:: Exercise ::
A faithful copy of the data, pictures omitted, is the required answer.

....

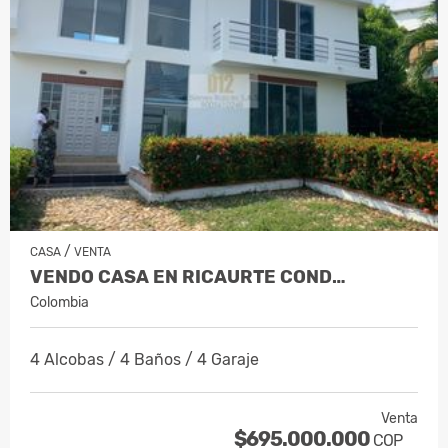
/
CASA
VENTA
VENDO CASA EN RICAURTE COND…
Colombia
4 Alcobas / 4 Baños / 4 Garaje
Venta
$695.000.000
COP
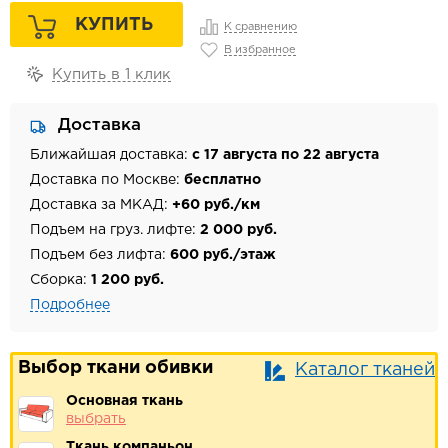
КУПИТЬ
К сравнению
В избранное
Купить в 1 клик
Доставка
Ближайшая доставка:
с 17 августа по 22 августа
Доставка по Москве:
бесплатно
Доставка за МКАД:
+60 руб./км
Подъем на груз. лифте:
2 000 руб.
Подъем без лифта:
600 руб./этаж
Сборка:
1 200 руб.
Подробнее
Выбор ткани обивки
Каталог тканей
Основная ткань
выбрать
Ткань компаньон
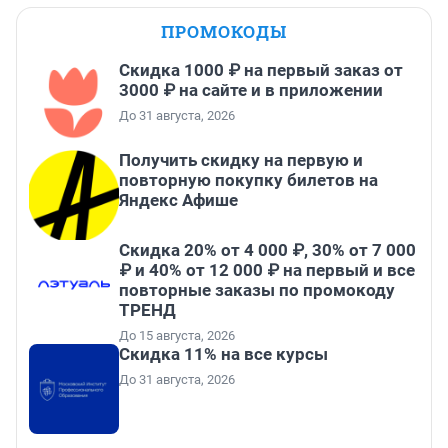
ПРОМОКОДЫ
Скидка 1000 ₽ на первый заказ от
3000 ₽ на сайте и в приложении
До 31 августа, 2026
Получить скидку на первую и
повторную покупку билетов на
Яндекс Афише
Скидка 20% от 4 000 ₽, 30% от 7 000
₽ и 40% от 12 000 ₽ на первый и все
повторные заказы по промокоду
ТРЕНД
До 15 августа, 2026
Скидка 11% на все курсы
До 31 августа, 2026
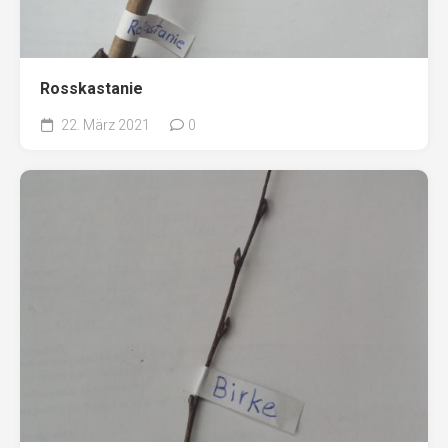
Rosskastanie
22. März 2021
0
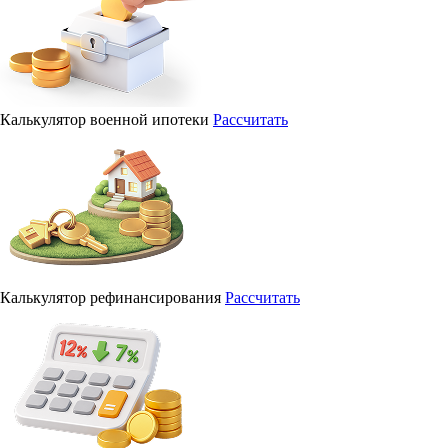
Калькулятор военной ипотеки
Рассчитать
Калькулятор рефинансирования
Рассчитать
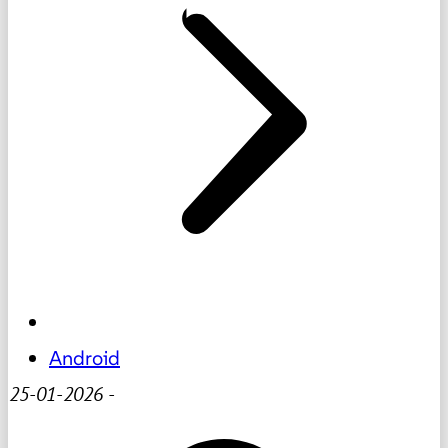
Android
25-01-2026
-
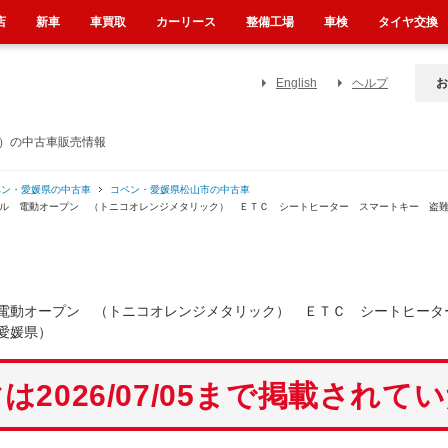
店
新車
車買取
カーリース
整備工場
車検
タイヤ交換
English
ヘルプ
お
県）の中古車販売情報
ペン・愛媛県の中古車
コペン・愛媛県松山市の中古車
アル 電動オープン （トニコオレンジメタリック） ＥＴＣ シートヒーター スマートキー 盗
電動オープン （トニコオレンジメタリック） ＥＴＣ シートヒー
愛媛県）
は2026/07/05まで掲載されて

....

:: Task answer ::
/
CASA
VENTA
VENDO CASA EN RICAURTE COND…
Colombia
4 Alcobas / 4 Baños / 4 Garaje
Venta
$695.000.000
COP
КУПИТЬ
К сравнению
В избранное
Купить в 1 клик
Доставка
Ближайшая доставка:
с 17 августа по 22 августа
Доставка по Москве:
бесплатно
Доставка за МКАД:
+60 руб./км
Подъем на груз. лифте:
2 000 руб.
Подъем без лифта:
600 руб./этаж
Сборка:
1 200 руб.
Подробнее
Выбор ткани обивки
Каталог тканей
Основная ткань
выбрать
Ткань компаньон
ПРОМОКОДЫ
Скидка 1000 ₽ на первый заказ от
3000 ₽ на сайте и в приложении
До 31 августа, 2026
Получить скидку на первую и
повторную покупку билетов на
Яндекс Афише
Скидка 20% от 4 000 ₽, 30% от 7 000
₽ и 40% от 12 000 ₽ на первый и все
повторные заказы по промокоду
ТРЕНД
До 15 августа, 2026
Скидка 11% на все курсы
До 31 августа, 2026
Rosskastanie
22. März 2021
0
Калькулятор военной ипотеки
Рассчитать
Калькулятор рефинансирования
Рассчитать
Android
25-01-2026
-
店
新車
車買取
カーリース
整備工場
車検
タイヤ交換
English
ヘルプ
お
県）の中古車販売情報
ペン・愛媛県の中古車
コペン・愛媛県松山市の中古車
アル 電動オープン （トニコオレンジメタリック） ＥＴＣ シートヒーター スマートキー 盗
電動オープン （トニコオレンジメタリック） ＥＴＣ シートヒー
愛媛県）
は2026/07/05まで掲載されて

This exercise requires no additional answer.